* YOUR GOAL *
Lines before the one containing "index dip: (696, 1431)" are left out; that line and every line after it, through the end of the records, are to be reproduced exactly.

---

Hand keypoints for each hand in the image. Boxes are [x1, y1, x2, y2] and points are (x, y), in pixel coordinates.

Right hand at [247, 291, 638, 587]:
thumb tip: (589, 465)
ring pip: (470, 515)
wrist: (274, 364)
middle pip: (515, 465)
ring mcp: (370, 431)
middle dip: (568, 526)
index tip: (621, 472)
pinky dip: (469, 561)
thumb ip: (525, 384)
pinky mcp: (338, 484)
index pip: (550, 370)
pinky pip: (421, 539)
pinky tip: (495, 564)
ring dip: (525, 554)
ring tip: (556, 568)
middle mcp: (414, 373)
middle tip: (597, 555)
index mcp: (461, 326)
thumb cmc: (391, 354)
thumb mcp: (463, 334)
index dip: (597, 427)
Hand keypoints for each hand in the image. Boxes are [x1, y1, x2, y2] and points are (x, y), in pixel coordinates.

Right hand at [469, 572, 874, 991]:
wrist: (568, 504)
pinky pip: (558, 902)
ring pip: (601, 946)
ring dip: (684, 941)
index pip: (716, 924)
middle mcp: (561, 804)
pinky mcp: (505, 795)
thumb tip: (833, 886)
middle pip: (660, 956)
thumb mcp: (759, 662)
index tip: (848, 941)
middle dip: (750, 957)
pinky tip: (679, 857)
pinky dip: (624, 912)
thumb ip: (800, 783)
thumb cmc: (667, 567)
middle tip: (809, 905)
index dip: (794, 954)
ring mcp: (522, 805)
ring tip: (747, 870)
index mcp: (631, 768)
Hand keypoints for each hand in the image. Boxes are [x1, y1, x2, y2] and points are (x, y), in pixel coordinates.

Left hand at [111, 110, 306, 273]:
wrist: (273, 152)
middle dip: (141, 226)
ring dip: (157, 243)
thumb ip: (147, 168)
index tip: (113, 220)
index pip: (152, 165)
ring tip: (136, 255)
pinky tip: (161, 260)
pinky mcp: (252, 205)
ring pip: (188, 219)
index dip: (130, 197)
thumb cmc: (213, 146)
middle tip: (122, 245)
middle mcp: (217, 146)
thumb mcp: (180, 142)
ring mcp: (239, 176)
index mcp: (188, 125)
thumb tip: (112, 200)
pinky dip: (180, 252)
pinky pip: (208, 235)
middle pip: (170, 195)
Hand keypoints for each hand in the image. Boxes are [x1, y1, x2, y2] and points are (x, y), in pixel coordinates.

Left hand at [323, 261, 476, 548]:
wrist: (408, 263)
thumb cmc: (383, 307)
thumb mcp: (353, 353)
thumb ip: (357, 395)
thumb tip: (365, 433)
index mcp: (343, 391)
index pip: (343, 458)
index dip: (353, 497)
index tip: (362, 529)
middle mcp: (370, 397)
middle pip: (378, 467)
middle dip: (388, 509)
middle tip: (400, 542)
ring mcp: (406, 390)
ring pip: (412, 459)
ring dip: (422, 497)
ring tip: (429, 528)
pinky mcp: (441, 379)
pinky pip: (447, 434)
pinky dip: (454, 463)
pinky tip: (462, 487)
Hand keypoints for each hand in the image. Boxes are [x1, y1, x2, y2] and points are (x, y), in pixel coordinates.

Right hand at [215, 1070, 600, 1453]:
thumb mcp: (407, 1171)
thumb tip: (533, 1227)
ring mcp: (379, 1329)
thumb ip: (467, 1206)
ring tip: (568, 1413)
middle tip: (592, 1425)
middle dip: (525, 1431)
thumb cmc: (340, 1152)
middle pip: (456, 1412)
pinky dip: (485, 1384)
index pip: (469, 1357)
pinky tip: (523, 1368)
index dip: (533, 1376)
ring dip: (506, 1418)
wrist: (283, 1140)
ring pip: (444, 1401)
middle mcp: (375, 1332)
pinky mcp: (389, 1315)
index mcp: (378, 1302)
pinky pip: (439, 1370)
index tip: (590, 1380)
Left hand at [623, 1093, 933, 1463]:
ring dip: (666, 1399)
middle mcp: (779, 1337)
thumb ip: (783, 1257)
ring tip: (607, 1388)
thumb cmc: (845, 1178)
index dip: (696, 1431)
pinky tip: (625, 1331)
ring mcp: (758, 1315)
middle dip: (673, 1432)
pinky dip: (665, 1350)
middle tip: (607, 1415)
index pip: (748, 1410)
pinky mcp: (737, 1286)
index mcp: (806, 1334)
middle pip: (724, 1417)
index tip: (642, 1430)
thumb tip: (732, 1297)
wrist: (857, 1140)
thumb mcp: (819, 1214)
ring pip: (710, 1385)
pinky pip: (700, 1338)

---

* RESPONSE TO THIS EXERCISE *
index dip: (696, 1431)
pinky tip: (625, 1331)
ring mcp: (758, 1315)
middle dip: (673, 1432)
pinky dip: (665, 1350)
middle tip: (607, 1415)
index pip: (748, 1410)
pinky mcp: (737, 1286)
index mcp: (806, 1334)
middle pip: (724, 1417)
index tip: (642, 1430)
thumb tip: (732, 1297)
wrist: (857, 1140)
thumb mcp: (819, 1214)
ring pip: (710, 1385)
pinky pip: (700, 1338)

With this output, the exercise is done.